Without having a crystal ball, and setting aside the possibility of a black swan such as a sovereign default, breakup of or expulsion/exit from the Euro, or some sort of economic disaster driven by an IMF package to avoid one of the first two possibilities, here's some random thoughts on what I (as an untrained eye) see happening and coming in the Irish housing market:
- Prices - Achieved prices at the lower end of the Dublin market are probably now about 55% of peak asking prices.
- Activity - finally, yes. Some sales are starting to go through again at the levels prices have now reached - probably a combination of some stability in prices for the first time in 2 years, and a glut of first time buyers who (a) have been waiting, and (b) can get finance at these prices.

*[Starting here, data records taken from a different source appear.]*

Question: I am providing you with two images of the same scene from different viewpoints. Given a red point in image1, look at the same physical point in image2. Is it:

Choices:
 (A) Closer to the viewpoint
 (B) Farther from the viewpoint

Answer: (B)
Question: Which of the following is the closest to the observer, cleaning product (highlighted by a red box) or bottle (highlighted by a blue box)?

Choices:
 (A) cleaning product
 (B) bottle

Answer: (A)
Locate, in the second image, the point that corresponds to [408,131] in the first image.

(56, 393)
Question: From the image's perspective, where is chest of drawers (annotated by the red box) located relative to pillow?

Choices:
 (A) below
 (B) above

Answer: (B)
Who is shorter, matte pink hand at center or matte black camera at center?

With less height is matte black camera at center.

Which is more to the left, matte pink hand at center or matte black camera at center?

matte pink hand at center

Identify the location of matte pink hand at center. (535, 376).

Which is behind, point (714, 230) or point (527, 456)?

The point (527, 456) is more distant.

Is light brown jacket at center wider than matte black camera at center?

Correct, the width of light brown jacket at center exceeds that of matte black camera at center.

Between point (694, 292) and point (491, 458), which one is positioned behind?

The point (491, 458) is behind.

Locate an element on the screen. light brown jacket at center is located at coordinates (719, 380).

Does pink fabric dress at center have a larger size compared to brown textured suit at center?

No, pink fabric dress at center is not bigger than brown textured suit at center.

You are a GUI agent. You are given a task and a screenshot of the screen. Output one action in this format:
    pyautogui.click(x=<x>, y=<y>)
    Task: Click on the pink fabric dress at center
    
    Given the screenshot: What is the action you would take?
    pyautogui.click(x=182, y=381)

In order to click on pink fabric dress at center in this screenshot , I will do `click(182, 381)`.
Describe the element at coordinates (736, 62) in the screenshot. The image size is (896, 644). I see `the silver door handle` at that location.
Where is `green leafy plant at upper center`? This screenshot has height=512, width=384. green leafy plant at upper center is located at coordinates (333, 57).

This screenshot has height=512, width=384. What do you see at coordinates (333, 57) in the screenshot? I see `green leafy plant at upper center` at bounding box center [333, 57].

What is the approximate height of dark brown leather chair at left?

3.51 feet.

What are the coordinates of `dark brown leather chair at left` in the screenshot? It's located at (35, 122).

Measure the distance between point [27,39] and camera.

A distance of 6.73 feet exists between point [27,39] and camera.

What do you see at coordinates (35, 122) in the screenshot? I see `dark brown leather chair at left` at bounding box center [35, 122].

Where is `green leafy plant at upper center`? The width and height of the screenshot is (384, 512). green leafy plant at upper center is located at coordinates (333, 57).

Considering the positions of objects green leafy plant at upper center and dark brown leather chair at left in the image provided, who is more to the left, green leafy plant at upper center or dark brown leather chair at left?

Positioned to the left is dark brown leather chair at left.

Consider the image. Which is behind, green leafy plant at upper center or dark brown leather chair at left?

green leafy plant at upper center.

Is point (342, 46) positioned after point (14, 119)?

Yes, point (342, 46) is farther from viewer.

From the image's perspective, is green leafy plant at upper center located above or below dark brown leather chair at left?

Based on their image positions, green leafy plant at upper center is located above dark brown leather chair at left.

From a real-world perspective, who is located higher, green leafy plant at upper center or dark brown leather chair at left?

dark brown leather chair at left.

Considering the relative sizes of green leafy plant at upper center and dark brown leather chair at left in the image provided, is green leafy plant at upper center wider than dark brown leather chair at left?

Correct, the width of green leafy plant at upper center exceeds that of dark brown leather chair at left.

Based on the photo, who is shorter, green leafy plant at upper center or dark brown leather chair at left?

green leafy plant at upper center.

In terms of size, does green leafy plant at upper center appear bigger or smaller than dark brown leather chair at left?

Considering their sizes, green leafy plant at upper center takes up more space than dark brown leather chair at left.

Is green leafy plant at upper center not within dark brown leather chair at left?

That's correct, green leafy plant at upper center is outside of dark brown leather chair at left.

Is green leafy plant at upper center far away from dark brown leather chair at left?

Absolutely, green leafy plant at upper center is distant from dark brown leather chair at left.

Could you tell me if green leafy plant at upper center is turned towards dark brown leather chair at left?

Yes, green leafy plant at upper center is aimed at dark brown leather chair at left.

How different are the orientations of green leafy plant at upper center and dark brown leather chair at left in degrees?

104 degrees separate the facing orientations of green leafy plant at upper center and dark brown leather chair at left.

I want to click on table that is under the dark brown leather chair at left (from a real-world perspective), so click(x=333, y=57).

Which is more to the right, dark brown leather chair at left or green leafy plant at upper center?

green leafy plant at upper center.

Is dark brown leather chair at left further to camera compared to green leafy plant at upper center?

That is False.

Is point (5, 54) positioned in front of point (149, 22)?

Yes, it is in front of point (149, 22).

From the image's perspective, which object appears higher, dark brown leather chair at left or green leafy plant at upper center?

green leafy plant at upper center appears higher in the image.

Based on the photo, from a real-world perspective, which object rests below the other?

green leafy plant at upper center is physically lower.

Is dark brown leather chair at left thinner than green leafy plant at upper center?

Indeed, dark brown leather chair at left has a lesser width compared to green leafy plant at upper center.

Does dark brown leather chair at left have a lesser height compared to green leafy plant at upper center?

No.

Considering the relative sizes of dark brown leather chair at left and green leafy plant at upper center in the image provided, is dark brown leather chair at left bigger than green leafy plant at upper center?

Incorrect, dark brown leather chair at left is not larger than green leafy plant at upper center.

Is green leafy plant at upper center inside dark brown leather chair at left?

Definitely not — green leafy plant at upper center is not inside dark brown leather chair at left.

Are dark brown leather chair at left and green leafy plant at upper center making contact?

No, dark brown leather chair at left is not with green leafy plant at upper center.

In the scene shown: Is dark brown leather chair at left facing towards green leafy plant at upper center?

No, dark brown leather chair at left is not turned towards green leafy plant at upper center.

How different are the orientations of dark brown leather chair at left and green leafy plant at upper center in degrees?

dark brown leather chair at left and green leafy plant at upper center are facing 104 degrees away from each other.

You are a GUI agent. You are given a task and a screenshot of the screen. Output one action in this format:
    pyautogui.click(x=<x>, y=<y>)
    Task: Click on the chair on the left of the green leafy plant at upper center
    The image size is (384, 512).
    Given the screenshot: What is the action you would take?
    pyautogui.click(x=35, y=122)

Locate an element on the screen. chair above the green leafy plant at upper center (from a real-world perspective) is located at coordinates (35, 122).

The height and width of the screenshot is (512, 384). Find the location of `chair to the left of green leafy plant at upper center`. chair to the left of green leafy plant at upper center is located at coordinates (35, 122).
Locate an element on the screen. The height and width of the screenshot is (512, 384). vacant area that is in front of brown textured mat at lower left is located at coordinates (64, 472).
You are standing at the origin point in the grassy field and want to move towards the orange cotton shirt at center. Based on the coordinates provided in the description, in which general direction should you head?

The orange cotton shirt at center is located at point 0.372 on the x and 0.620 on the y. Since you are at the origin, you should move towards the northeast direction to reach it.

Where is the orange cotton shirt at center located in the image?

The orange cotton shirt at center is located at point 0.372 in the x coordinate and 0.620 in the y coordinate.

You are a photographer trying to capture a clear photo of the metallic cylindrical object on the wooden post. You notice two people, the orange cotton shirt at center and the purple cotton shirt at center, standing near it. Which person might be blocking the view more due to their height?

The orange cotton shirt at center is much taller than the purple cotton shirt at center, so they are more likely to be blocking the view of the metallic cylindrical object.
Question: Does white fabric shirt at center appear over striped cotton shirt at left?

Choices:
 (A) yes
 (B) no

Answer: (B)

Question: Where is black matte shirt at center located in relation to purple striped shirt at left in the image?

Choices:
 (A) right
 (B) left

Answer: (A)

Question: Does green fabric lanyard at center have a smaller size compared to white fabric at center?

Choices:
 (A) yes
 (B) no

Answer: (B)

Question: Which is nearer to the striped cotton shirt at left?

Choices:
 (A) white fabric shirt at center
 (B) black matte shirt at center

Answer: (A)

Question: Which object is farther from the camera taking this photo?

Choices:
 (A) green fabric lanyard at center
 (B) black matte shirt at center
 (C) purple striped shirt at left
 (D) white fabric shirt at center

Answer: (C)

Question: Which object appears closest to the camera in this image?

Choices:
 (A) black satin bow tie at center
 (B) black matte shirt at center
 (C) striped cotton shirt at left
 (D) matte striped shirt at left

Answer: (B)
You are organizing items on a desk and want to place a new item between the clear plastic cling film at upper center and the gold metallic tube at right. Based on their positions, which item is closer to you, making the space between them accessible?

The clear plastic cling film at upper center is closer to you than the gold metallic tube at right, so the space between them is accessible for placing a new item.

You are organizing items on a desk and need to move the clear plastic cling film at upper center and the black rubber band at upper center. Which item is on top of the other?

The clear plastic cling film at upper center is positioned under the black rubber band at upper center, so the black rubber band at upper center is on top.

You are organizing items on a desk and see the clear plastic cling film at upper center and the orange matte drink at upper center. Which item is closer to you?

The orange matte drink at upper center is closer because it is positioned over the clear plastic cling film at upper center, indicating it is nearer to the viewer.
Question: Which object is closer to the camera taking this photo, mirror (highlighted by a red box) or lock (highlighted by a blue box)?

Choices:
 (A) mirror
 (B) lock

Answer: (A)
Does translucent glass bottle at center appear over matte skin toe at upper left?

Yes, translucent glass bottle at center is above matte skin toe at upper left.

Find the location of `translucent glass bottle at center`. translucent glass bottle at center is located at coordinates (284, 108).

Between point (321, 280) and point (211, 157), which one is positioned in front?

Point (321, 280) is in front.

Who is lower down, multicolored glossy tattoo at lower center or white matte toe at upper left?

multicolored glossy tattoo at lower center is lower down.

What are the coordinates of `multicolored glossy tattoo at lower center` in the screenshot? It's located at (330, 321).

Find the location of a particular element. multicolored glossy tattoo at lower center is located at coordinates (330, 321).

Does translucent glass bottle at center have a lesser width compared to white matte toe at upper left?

The employment situation and continued pricing stability is the only thing that will keep that wheel slowly turning.
- The commuter towns - asking prices boomed fastest, and achieved prices have probably collapsed hardest in the peripheral counties to Dublin. It's going to be a long road back for equity in the area surrounding the city.
- The city and the country - rural areas physically removed from Dublin (i.e. once you get beyond commutersville) probably see price changes lagging Dublin timewise. As people move less frequently, less urgently, and in smaller numbers in the country, the fall in house prices has much further to go in the more sparsely populated parts of Ireland. The fall in equity and prices in Dublin will eventually drag the rest of the country into line, but it is going to take time. (If I had a big paid-for house in the country, and wanted to swap it for one in the city, now might not be a bad time to take advantage of this presumably temporary differential)
- No tradeup market - a lot of people are in negative equity, so anyone who owns a house not in the cheaper part of the market (i.e. not a first-time-buyers house) is going to be waiting a long time for someone able to trade up from below.
The most likely scenario to me is a distinct two-tier market. As the housing market hits bottom (and there is always a bottom, though you probably won't know where it was until we're long past it), it will likely fracture into two sections
- Houses in good repair, solidly built, in good locations, together with the best of the apartments, will start to slowly stabilise or recover some value.
- Houses that are brand new, poorly built, insanely situated, and the vast tracts of apartments in the middle of nowhere (that never made sense), may never recover value.